## 取り組む課題
エアコンの消費電力に関する文章によると、「暖房標準」の定格消費電力は何Wですか。

## 対象の文章
冬のある日、私は暖房にどれだけ電気代がかかっているのか気になり、部屋のエアコンの底にある消費電力の表示を見てみました。すると写真のような記載がされていて、冷房は1項目なのに対し、暖房は「暖房標準」と「暖房低温」の2項目に分かれていました。

暖房標準と暖房低温

私は「暖房低温」という表示を見て、低く温度設定をしている暖房だと思いました。さらにその定格消費電力は960Wと、「暖房標準」の460Wに比べ倍以上の数値になっていました。

このことから、「暖房低温」の状態、つまり温度をより低く設定しているほうが、より電気代がかかるのだと思いました。それ以来、違和感がありながらも高い設定温度でしばらく暖房を使っていました。部屋を思う存分暖めて省エネができるなんて、こんないいことないですよね。

## 提供データ
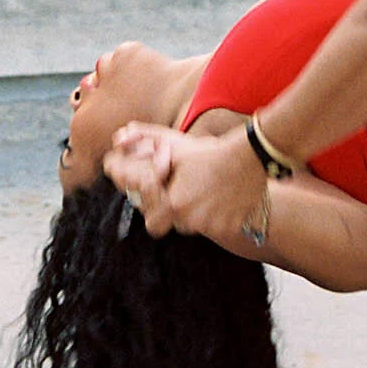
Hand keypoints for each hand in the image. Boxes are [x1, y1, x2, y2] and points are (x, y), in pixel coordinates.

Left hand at [106, 121, 265, 242]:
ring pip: (196, 226)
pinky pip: (217, 228)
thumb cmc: (209, 152)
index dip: (156, 211)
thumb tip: (117, 138)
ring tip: (208, 191)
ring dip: (197, 214)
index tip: (162, 198)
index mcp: (174, 203)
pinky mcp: (229, 228)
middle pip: (175, 226)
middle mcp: (190, 219)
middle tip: (187, 194)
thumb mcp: (175, 149)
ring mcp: (210, 226)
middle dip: (177, 212)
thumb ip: (144, 146)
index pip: (153, 224)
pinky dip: (218, 217)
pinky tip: (224, 198)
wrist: (249, 157)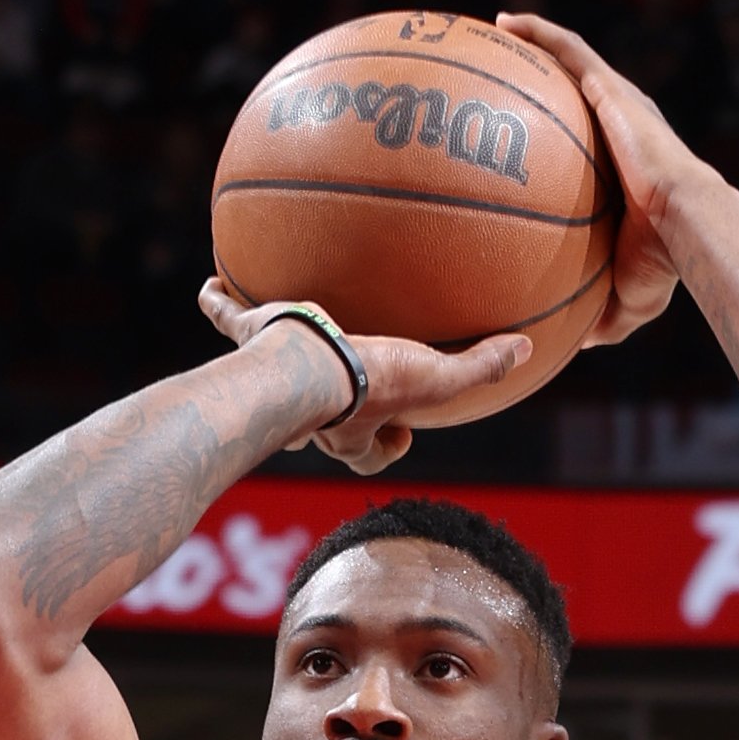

## 課題への解答
460Wです。